Morocco is full of colorful cities and deserts, but the High Atlas Mountain Range is an unexpected gem in this geographically diverse country. Ascending the peak of Mount Toubkal is a significant trek at over 12,000 feet of changing elevation; it's a good thing the non-technical climb has an established trail. As you near the summit, you'll come face to face with a significant population of indigenous Berbers and their quiet villages. These outposts are a haven for climbers, who often depend on the warm food and cozy accommodations to help them reach their destination.
The traditional mud-brick city of Ait Benhaddou is so recognizable you may have already seen it in a blockbuster Hollywood film. This old fortified village is the best-preserved Kasbah in Morocco and the most faithful representation of traditional Moroccan earthen clay structures. General entry is reasonably priced, but a few more dollars will get you a knowledgeable tour guide who may introduce you to families still living in the city. Spend the day taking photos, then compare them to scenes from films like Gladiator and Lawrence of Arabia, and the television series Game of Thrones.
An authentic experience of a city like Marrakesh or Tangier includes a nighttime stroll through the brightly lit marketplaces. If possible, you can get a guide who can lead you through a weaver's workshop or an artisan's studio. With the tourists gone and locals out in full force, you're bound to mingle with new friends while enjoying the sounds of traditional music.
The beach town of Essaouira was an important commercial center until the 19th century, but its relaxing vibe is what keeps this city on the map. The strong winds that make sunbathing impossible are a blessing for surfers and water sports lovers alike. Spend the day taking surfing lessons, then head to the fish market for the fresh catch of the day. In the evening, wander the winding streets of the old medina, where Orson Welles' Othello was filmed inside the city walls.
Chefchaouen is best known as the Blue City for its terraced, blue-rinsed buildings overlooking the landscape. While the scenery makes for some breathtaking photo opportunities, don't miss out on some of Chefchaouen's other rare treasures. The city is the only place in the world where you can find their colorful, handcrafted Riffi wool blankets. You can find them in a variety of bright colors, but the popular Blue Sky Blanket is most reminiscent of this dreamy town.
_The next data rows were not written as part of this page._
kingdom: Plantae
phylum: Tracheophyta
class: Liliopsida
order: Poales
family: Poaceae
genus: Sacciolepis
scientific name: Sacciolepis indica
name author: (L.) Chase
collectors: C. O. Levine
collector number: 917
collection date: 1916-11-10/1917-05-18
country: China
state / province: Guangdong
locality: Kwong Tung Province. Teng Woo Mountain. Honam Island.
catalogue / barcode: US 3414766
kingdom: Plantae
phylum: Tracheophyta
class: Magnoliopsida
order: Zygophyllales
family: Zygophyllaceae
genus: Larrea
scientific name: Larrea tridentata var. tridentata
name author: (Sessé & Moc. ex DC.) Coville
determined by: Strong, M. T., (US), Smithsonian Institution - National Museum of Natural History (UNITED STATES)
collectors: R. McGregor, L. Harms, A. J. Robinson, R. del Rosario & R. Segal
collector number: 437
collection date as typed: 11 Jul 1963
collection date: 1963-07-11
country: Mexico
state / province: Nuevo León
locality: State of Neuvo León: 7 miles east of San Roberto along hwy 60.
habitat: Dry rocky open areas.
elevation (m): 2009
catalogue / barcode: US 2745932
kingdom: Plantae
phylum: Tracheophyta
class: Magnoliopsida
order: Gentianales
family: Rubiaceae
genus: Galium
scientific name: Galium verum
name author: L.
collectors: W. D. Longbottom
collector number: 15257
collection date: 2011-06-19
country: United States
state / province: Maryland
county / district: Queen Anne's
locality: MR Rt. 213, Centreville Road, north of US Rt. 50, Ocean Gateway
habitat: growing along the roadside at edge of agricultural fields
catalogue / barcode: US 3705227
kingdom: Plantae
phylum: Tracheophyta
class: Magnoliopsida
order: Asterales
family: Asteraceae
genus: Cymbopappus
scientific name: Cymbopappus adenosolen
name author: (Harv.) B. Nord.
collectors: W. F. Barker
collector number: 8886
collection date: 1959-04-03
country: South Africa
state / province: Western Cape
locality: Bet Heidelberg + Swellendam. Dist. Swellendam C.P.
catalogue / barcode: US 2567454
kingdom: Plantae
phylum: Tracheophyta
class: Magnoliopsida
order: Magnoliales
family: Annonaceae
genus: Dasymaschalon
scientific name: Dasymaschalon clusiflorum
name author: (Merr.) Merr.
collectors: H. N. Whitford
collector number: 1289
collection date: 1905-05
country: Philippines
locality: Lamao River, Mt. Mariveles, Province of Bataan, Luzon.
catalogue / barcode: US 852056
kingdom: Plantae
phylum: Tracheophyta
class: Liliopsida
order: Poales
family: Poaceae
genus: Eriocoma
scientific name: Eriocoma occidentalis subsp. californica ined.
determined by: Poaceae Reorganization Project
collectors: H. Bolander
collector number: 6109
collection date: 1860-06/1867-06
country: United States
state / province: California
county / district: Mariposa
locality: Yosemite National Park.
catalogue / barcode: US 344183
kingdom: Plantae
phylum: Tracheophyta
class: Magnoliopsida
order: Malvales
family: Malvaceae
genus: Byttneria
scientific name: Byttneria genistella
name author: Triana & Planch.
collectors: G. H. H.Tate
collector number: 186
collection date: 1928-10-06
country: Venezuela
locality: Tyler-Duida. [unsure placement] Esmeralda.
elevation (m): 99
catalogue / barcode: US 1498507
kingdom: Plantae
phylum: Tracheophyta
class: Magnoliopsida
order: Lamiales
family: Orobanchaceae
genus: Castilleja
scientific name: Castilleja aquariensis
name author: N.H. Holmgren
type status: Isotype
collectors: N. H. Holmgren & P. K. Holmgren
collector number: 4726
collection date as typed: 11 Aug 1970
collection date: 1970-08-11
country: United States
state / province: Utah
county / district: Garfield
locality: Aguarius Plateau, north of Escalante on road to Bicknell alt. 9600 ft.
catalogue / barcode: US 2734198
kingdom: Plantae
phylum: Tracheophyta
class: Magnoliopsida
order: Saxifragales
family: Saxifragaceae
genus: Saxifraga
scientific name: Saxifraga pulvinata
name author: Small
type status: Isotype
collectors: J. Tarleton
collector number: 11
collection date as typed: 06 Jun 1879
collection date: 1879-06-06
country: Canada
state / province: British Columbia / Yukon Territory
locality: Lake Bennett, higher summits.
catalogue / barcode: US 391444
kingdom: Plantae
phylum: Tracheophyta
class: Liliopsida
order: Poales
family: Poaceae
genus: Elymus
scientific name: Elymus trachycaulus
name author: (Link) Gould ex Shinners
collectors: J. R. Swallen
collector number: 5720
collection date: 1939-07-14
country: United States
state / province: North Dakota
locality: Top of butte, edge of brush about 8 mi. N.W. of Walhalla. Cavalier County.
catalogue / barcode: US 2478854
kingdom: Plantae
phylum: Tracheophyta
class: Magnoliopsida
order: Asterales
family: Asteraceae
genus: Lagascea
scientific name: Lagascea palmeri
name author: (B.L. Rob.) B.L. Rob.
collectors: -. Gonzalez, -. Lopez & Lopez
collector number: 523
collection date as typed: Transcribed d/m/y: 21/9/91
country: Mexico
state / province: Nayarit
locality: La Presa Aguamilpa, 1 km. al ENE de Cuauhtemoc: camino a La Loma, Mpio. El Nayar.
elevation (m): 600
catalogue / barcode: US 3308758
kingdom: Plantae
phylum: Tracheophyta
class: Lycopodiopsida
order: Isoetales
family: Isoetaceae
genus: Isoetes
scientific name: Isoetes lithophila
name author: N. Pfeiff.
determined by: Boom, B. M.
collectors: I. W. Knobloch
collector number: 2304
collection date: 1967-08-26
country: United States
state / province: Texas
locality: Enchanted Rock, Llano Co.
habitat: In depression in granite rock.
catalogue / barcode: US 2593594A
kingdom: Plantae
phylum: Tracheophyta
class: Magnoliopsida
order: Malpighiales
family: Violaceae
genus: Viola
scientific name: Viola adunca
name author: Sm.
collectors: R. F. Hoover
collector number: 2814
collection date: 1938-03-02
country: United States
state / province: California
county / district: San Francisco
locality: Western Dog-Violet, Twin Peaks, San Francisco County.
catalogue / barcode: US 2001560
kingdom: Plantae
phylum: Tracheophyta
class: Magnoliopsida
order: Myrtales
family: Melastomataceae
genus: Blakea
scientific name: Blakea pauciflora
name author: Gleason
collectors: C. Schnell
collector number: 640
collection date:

This complex of caves on the Northwestern coast of Tangier come with their fair share of mythological tales. Some say the Roman hero Hercules spent the night here before performing his fabled eleventh labor. Others insist this vast archaeological network was the route that Barbary Macaques took to the Rock of Gibraltar. Nonetheless, this system of natural and hand-carved caverns is an attraction you won't want to miss. Entrance into the caves is not expensive, but the time you'll spend wandering around is priceless.